What we have found over the years is that physician practices are not shy about enforcing non-compete agreements with departing physicians. At the same time, nearly all of these physician practice groups are far more interested in resolving these issues through (financial) negotiations than through the continuation of litigation. Either way, the law in this area is very nuanced and fact-specific. As with all non-compete cases, Florida courts are obligated to construe the written, executed agreements according to their plain terms, interpreting all ambiguities in favor of unrestricted employment.
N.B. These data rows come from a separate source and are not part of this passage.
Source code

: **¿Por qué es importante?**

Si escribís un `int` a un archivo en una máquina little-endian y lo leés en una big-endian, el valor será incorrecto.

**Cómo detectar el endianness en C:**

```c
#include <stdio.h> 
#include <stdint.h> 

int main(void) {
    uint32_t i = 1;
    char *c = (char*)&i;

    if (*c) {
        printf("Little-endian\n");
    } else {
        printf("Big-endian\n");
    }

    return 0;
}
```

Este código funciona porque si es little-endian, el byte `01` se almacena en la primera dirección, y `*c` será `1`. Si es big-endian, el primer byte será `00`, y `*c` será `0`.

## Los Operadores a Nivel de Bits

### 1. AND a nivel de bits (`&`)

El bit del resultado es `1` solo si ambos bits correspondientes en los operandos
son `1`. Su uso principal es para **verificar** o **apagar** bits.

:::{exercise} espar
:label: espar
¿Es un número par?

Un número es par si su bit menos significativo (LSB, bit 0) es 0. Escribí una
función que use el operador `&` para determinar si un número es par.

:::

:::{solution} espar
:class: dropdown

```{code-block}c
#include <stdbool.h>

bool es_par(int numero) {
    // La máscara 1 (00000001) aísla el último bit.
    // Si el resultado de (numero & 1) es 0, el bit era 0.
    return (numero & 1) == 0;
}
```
Quarterbacks are entirely different. The typical non-compete comes in the form of untimely interceptions. As a life-long NY Giants fan it’s important to recognize that losing the first two regular-season games when holding a double-digit lead in the fourth quarter is simply non-competitive. This despite Eli Manning’s contract extension that included a guarantee of more than $60 million. Fortunately, the Giants held their fourth quarter lead in the third game. That’s more competitive. Note to Eli: please stay healthy. And Eli, if you suffer an injury, consider receiving your treatment down in Florida. We have some seriously great physicians here. They’re very competitive.